The production problem
Incidents get noisy when teams cannot answer one simple question: was this event supposed to be durable?
If the answer lives only in code comments, operators will guess under pressure.
Guessing under pressure is how expected best-effort behavior turns into a fake data-loss incident.
What top results cover and miss
| Source | Strong coverage | Missing piece |
|---|---|---|
| NATS docs: Core NATS | Core NATS provides best-effort, at-most-once delivery. | No practical guidance on classifying control-plane subjects into durable vs best-effort buckets. |
| NATS docs: JetStream Consumers | Durable vs ephemeral consumer semantics and ack-driven behavior. | Does not provide an event-taxonomy method for platform teams deciding what must survive restarts. |
| NATS docs: FAQ | Clear statement of delivery guarantees and reliability boundaries. | No rollout checklist for mixed-mode systems where only some subjects are persisted. |
Cordum runtime map
Cordum has an explicit durability classifier. That is good. Most teams still need it translated into an operator-facing matrix.

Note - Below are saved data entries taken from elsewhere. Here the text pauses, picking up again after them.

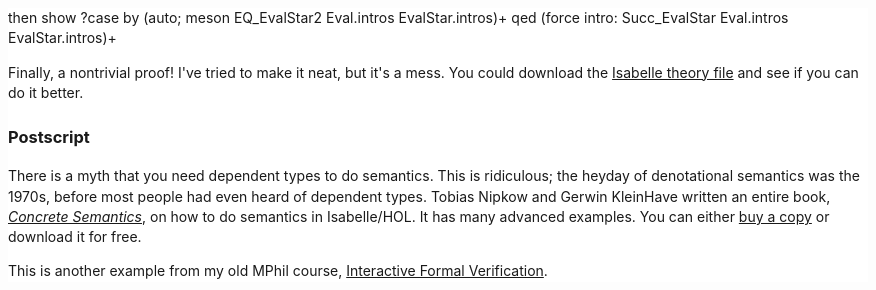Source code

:   </span><span class="keyword1 command">then</span> <span class="keyword3 command">show</span> <span class="var quoted var">?case</span><span>
    </span><span class="keyword1 command">by</span> <span class="main">(</span><span class="operator">auto</span><span class="main keyword3">;</span> <span class="operator">meson</span> EQ_EvalStar2 Eval.intros EvalStar.intros<span class="main">)</span><span class="main keyword3">+</span><span>
</span><span class="keyword1 command">qed</span> <span class="main">(</span><span class="operator">force</span> <span class="quasi_keyword">intro</span><span class="main main">:</span> Succ_EvalStar Eval.intros EvalStar.intros<span class="main">)</span><span class="main keyword3">+</span>
</pre>

Finally, a nontrivial proof! I've tried to make it neat, but it's 
a mess. You could download the
[Isabelle theory file](/Isabelle-Examples/Fun_Semantics.thy)
and see if you can do it better.


### Postscript

There is a myth that you need dependent types to do semantics.
This is ridiculous; the heyday of denotational semantics was the 1970s,
before most people had even heard of dependent types.
Tobias Nipkow and Gerwin KleinHave written an entire book,
[*Concrete Semantics*](http://www.concrete-semantics.org),
on how to do semantics in Isabelle/HOL. It has many advanced examples.
You can either [buy a copy](https://link.springer.com/book/10.1007/978-3-319-10542-0) 
or download it for free.

This is another example from my old MPhil course, [Interactive Formal Verification](https://www.cl.cam.ac.uk/teaching/2122/L21/).
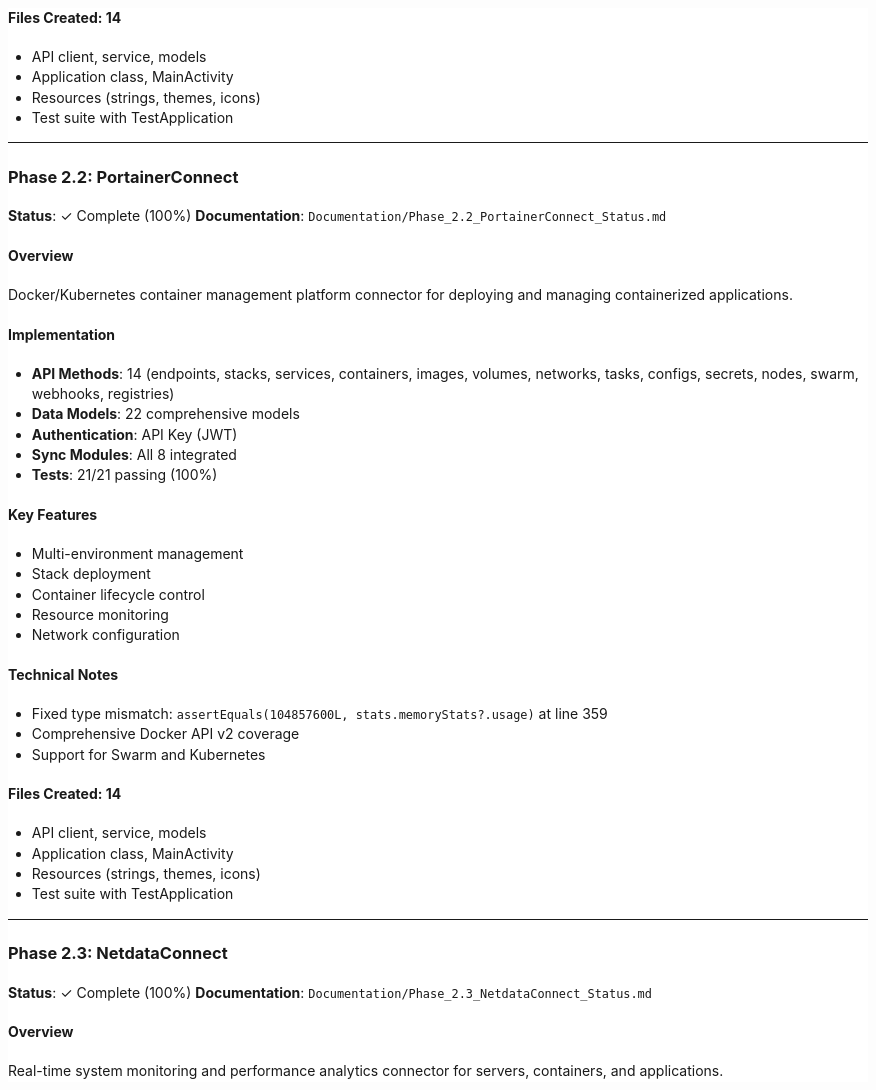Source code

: #### Files Created: 14
- API client, service, models
- Application class, MainActivity
- Resources (strings, themes, icons)
- Test suite with TestApplication

---

### Phase 2.2: PortainerConnect
**Status**: ✓ Complete (100%)
**Documentation**: `Documentation/Phase_2.2_PortainerConnect_Status.md`

#### Overview
Docker/Kubernetes container management platform connector for deploying and managing containerized applications.

#### Implementation
- **API Methods**: 14 (endpoints, stacks, services, containers, images, volumes, networks, tasks, configs, secrets, nodes, swarm, webhooks, registries)
- **Data Models**: 22 comprehensive models
- **Authentication**: API Key (JWT)
- **Sync Modules**: All 8 integrated
- **Tests**: 21/21 passing (100%)

#### Key Features
- Multi-environment management
- Stack deployment
- Container lifecycle control
- Resource monitoring
- Network configuration

#### Technical Notes
- Fixed type mismatch: `assertEquals(104857600L, stats.memoryStats?.usage)` at line 359
- Comprehensive Docker API v2 coverage
- Support for Swarm and Kubernetes

#### Files Created: 14
- API client, service, models
- Application class, MainActivity
- Resources (strings, themes, icons)
- Test suite with TestApplication

---

### Phase 2.3: NetdataConnect
**Status**: ✓ Complete (100%)
**Documentation**: `Documentation/Phase_2.3_NetdataConnect_Status.md`

#### Overview
Real-time system monitoring and performance analytics connector for servers, containers, and applications.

| Area | Current behavior | Operational impact |
|---|---|---|
| Durable subjects | Cordum marks `sys.job.submit`, `sys.job.result`, `sys.job.dlq`, and `sys.audit.export` as durable. | State-changing job lifecycle events survive broker restarts in JetStream mode. |
| Pattern durability | `job.*` and `worker.*.jobs` subjects are durable. | Dispatch and targeted worker job traffic stays in the durable path. |
| Best-effort broadcasts | Heartbeat, handshake, config-changed, alert, progress, and workflow-event broadcasts are intentionally core NATS. | Some transient events can be missed during disconnect windows by design. |
| Reasoning in code | Comments note self-healing or informational semantics for best-effort subjects. | Durability cost is reserved for events that change authoritative state. |
// core/infra/bus/nats.go
func isDurableSubject(subject string) bool {
switch subject {
case capsdk.SubjectSubmit, capsdk.SubjectResult, capsdk.SubjectDLQ, capsdk.SubjectAuditExport:
return true
}
if strings.HasPrefix(subject, "job.") {
return true
}
if strings.HasPrefix(subject, "worker.") && strings.HasSuffix(subject, ".jobs") {
return true
}
return false
}// Broadcast subjects intentionally stay core NATS (best-effort): // - sys.heartbeat: periodic, self-healing // - sys.config.changed: poll fallback catches missed notices // - sys.handshake: workers re-register on next cycle // - sys.alert/sys.job.progress/sys.workflow.event: informational, no hard state dependency
Subject durability matrix
| Subject family | Delivery mode | Why this choice works |
|---|---|---|
| `sys.job.submit`, `sys.job.result`, `sys.job.dlq`, `sys.audit.export` | Durable (JetStream) | Changes authoritative job state or audit evidence. |
| `job.*`, `worker.*.jobs` | Durable (JetStream) | Carries dispatch and worker-targeted execution messages. |
| `sys.heartbeat`, `sys.handshake` | Best-effort (Core NATS) | Periodic/self-healing presence signals. |
| `sys.config.changed` | Best-effort (Core NATS) | Config polling fallback recovers missed events. |
| `sys.alert`, `sys.job.progress`, `sys.workflow.event` | Best-effort (Core NATS) | Informational streams where occasional transient misses are tolerated. |
Validation runbook
Treat durability mapping as testable behavior. Run restart drills and confirm that only expected best-effort gaps appear.
# 1) List subject classes used by each service # 2) Simulate rolling restart with JetStream enabled kubectl -n cordum rollout restart deploy/cordum-scheduler # 3) Verify durable subject continuity # sys.job.submit, sys.job.result, job.*, worker.*.jobs # 4) Verify best-effort behavior is acceptable # sys.heartbeat, sys.job.progress, sys.workflow.event # 5) Document one-page durability policy per subject family
Limitations and tradeoffs
| Approach | Upside | Downside |
|---|---|---|
| Make all subjects durable | Fewer ambiguity debates during incidents. | Higher storage/consumer overhead and more operational complexity for low-value transient events. |
| Keep mixed-mode durability (Cordum default style) | Durability budget focused on state-critical traffic. | Requires clear documentation so teams do not misread expected best-effort gaps as bugs. |
| Mostly best-effort | Lower persistence overhead. | Poor fit for control planes where job lifecycle history must be trustworthy. |
Next step
Publish your own subject-family durability policy as an internal one-pager and link it in every incident template. Remove ambiguity before the next restart event.